Château d'Ancy-le-Franc is a Renaissance-style château of the 16th century located in the town of Ancy-le-Franc in the department of Yonne, in France.

==History==

The site was originally occupied by a 12th-century fort, which survived until the end of the sixteenth century.

Construction of the existing château began in 1544, at the request of Antoine III de Clermont, brother-in-law of Diane de Poitiers and son of Anne de Husson, countess of Tonnerre. The design of the building is traditionally attributed to the Italian architect Sebastiano Serlio, who had been invited to France by King Francis I. Following Serlio's death in 1554 at Fontainebleau, architect Pierre Lescot, took over the work, respecting the original plans of Serlio. The interior design is the work of Francesco Primaticcio, who was working at Château de Fontainebleau at the time.

Antoine de Clermont died in 1578 and his grandson Charles-Henri de Clermont, completed the interior. Fully completed, the château was now able to host prestigious guests such as Henry III (brief visit), Henri IV in 1591, Louis XIII in 1631 and Louis XIV in 1674.

In 1683, the Clermont-Tonnerre family was forced to sell the land of Ancy-le-Franc and the château to François-Michel Le Tellier, minister of Louis XIV. The following year, Louvois acquired the entire County of Tonnerre, (including the Château de Maulnes). Following this, he employed well-known landscape architect André Le Nôtre for creating pathways and gardens within the grounds.

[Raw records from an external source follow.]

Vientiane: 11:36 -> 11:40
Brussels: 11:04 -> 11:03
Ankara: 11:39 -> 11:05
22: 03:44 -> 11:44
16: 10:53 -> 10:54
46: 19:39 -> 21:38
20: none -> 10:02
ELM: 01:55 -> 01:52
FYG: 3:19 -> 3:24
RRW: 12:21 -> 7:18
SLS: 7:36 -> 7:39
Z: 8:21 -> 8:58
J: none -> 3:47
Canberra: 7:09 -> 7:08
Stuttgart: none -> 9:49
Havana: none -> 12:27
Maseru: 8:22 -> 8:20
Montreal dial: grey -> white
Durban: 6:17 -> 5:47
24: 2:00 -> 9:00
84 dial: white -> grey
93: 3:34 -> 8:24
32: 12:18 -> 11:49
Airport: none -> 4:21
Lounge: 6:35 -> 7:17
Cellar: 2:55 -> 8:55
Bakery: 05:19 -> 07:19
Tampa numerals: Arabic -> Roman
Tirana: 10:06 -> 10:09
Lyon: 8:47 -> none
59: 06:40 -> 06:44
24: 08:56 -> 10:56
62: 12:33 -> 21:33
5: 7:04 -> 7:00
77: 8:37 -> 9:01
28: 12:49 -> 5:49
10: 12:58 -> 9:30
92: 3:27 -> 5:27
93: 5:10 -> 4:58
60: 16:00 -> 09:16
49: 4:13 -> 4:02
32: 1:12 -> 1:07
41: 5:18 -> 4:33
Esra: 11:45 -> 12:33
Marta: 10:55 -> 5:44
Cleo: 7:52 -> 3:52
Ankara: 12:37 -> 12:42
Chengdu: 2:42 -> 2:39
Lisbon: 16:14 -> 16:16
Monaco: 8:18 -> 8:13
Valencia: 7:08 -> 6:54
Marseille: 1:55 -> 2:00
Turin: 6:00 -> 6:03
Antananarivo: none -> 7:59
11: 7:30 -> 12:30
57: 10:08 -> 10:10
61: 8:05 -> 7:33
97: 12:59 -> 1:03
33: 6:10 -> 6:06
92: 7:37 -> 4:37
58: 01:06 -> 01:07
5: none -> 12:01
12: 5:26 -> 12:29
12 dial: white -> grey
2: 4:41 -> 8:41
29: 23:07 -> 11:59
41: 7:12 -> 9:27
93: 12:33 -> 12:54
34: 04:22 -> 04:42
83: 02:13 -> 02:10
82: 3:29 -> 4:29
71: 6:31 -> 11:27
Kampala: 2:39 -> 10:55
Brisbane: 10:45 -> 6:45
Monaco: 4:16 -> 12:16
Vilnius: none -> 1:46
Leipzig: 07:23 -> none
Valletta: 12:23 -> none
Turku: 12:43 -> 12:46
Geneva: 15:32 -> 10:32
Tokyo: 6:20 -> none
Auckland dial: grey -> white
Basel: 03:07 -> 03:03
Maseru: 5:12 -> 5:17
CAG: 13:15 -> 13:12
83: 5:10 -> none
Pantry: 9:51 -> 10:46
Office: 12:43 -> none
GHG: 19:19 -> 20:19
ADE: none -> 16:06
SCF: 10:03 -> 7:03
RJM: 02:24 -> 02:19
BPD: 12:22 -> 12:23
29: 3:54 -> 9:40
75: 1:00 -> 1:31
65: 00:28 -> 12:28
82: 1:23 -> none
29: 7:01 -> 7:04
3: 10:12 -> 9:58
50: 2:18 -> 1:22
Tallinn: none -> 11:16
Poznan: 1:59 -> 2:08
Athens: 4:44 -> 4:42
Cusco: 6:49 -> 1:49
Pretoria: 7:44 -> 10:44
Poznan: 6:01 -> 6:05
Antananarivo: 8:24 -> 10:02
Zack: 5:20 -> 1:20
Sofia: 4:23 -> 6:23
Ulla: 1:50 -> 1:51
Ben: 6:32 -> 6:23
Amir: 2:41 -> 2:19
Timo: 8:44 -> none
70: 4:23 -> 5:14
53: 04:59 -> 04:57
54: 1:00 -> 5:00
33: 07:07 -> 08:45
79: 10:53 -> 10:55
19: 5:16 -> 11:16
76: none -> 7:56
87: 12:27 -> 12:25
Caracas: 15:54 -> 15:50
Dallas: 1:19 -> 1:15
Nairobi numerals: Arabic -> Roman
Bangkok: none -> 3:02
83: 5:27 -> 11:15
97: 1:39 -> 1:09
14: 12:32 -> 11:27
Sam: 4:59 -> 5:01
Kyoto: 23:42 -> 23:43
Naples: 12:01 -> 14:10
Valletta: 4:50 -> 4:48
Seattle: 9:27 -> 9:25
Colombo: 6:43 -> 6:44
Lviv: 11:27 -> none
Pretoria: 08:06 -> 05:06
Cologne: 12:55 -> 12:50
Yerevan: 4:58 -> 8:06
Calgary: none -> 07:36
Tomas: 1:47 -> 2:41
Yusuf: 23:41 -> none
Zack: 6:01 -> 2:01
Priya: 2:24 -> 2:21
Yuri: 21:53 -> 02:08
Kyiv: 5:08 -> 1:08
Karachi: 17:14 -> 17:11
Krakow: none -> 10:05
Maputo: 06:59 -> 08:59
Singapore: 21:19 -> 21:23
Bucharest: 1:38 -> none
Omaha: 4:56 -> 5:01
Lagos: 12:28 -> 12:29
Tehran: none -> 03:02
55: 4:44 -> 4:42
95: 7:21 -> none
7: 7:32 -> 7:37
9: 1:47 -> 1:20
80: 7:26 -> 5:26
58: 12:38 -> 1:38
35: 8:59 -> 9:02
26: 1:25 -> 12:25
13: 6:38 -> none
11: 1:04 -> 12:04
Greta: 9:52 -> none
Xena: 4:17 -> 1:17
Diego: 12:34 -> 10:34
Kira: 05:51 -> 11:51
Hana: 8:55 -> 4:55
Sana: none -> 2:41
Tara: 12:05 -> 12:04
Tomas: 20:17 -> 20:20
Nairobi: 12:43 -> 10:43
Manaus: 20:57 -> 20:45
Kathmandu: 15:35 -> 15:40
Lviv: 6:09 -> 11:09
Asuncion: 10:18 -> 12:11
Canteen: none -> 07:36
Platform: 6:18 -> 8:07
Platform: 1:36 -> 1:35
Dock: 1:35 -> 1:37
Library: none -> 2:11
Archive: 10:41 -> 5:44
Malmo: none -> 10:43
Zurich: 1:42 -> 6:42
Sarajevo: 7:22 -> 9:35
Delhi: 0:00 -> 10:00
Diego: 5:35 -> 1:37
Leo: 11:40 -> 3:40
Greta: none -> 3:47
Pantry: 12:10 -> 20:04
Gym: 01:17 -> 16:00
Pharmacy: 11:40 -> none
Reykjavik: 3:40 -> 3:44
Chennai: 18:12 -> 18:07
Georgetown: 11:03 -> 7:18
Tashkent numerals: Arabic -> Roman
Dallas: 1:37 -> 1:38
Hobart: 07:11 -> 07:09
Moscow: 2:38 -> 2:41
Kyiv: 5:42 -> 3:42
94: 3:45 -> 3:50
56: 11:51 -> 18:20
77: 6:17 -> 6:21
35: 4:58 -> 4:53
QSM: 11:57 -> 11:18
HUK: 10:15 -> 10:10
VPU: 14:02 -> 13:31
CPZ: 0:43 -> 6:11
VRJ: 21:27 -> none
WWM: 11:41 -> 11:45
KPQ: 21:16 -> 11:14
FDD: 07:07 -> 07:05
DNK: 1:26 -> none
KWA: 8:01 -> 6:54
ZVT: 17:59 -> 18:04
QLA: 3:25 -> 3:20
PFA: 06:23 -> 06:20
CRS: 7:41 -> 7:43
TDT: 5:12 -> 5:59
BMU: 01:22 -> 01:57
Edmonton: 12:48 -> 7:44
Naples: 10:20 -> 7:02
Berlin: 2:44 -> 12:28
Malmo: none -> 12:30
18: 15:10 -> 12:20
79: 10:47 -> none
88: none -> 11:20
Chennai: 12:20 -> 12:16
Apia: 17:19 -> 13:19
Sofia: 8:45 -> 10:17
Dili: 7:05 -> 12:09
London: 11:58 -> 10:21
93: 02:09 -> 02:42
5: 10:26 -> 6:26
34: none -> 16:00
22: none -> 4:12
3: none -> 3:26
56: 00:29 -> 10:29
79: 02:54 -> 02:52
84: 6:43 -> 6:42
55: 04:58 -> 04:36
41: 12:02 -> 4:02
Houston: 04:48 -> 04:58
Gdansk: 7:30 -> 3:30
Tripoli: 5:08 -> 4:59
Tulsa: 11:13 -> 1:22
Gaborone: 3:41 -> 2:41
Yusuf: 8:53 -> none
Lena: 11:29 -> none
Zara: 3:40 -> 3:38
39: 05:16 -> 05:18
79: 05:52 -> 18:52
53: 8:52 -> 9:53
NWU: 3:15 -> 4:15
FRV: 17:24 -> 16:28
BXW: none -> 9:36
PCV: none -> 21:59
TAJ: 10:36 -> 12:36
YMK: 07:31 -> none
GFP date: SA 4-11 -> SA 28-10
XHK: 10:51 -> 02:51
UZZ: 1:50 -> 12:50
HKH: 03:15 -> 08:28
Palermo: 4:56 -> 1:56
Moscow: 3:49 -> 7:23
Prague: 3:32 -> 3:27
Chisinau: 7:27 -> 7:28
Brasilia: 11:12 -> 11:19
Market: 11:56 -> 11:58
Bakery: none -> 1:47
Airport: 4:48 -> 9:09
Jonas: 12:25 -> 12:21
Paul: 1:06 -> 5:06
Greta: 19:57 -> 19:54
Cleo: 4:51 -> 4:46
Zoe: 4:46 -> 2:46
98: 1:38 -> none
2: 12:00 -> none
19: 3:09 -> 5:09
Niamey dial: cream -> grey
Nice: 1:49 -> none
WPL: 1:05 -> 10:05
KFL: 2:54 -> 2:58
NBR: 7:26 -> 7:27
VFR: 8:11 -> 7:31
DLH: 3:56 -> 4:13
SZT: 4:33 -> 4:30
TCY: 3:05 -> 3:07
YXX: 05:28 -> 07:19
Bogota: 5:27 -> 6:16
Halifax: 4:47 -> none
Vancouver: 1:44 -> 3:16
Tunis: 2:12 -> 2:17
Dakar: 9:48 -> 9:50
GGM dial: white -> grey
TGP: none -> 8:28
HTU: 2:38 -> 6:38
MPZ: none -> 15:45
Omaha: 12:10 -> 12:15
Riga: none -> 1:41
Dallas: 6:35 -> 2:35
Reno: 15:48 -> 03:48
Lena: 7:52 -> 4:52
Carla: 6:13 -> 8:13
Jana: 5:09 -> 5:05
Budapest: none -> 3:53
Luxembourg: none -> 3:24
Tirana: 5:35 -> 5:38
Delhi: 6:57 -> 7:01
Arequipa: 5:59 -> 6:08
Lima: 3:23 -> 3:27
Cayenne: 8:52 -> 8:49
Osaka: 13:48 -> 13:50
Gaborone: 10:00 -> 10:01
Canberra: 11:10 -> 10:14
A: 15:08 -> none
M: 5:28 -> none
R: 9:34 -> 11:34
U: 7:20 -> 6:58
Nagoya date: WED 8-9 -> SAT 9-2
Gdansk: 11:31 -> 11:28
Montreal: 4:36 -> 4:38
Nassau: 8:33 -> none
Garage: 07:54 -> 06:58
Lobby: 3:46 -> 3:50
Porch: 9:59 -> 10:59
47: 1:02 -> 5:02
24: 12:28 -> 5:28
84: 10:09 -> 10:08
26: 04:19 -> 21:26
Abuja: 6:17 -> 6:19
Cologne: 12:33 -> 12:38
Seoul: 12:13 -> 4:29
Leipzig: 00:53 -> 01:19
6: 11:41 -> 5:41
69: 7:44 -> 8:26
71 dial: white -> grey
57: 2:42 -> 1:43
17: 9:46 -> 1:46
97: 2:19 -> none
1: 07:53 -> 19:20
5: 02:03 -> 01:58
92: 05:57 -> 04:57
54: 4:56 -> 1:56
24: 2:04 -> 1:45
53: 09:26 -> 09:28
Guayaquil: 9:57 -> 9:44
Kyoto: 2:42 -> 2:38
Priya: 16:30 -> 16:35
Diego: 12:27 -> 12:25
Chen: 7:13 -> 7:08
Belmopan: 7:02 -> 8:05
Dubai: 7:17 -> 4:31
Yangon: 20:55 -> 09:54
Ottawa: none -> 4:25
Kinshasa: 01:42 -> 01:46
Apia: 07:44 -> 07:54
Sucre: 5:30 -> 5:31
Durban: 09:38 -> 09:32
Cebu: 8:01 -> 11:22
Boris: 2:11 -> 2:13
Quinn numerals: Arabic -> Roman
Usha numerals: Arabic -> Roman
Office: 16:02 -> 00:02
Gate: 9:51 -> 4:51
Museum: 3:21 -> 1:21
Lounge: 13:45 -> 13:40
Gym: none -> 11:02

After the French Revolution, the family managed to regain possession of the château. He restored the grounds as well as the interior of the château to its former glory.

In 1844, Ancy-le-Franc was sold to Louis Aimé Gaspard de Clermont-Tonnerre, a descendant of Antoine III of Clermont. It then passed between various hands, including those of the princes of Merode.

The château is currently owned by a private company, Société Paris Investir SAS, which undertook its restoration, and recognition as a national historical monument.

==Description==

The architecture of the château is the result of a mixture of French and Italian styles, a consequence of compromise between the French owner and Italian architect.

The château is built on a rectangular central plan. Four houses form a square and are each flanked by projecting pavilion walls. This plan is based on plans called "pi" widely used in France at that time. Serlio separated the two levels by a wide ledge upon which the second level bays. Tuscan columns were used on the main level and Doric columns were used on the second level. On both levels, the bays were framed by pilasters. While there are currently windows within each bay, this was not originally the case. Serlio wanted to create a rhythm alternating between open windows and empty bays. Additional windows filled all the empty bays in the 17th century.

For the facade of the interior, Serlio used Corinthian columns on the first level and Composite columns on the second level. Again, he created a rhythm alternating between open windows and niches framed by pilasters. These niches are adorned with an inner shell. Serlio created a triple arcade on the ground floor, reminiscent of the Villa Madama.

Serlio was able to comply with the weight requirements of the building and its steeply pitched roof in a manner similar to the Château de Villandry, using limestone from Burgundy.

Inside the château, there are murals from drawings of Primaticcio or Niccolò dell'Abbate, as well as coffered ceilings, fine wood carvings, and various colorful ornaments.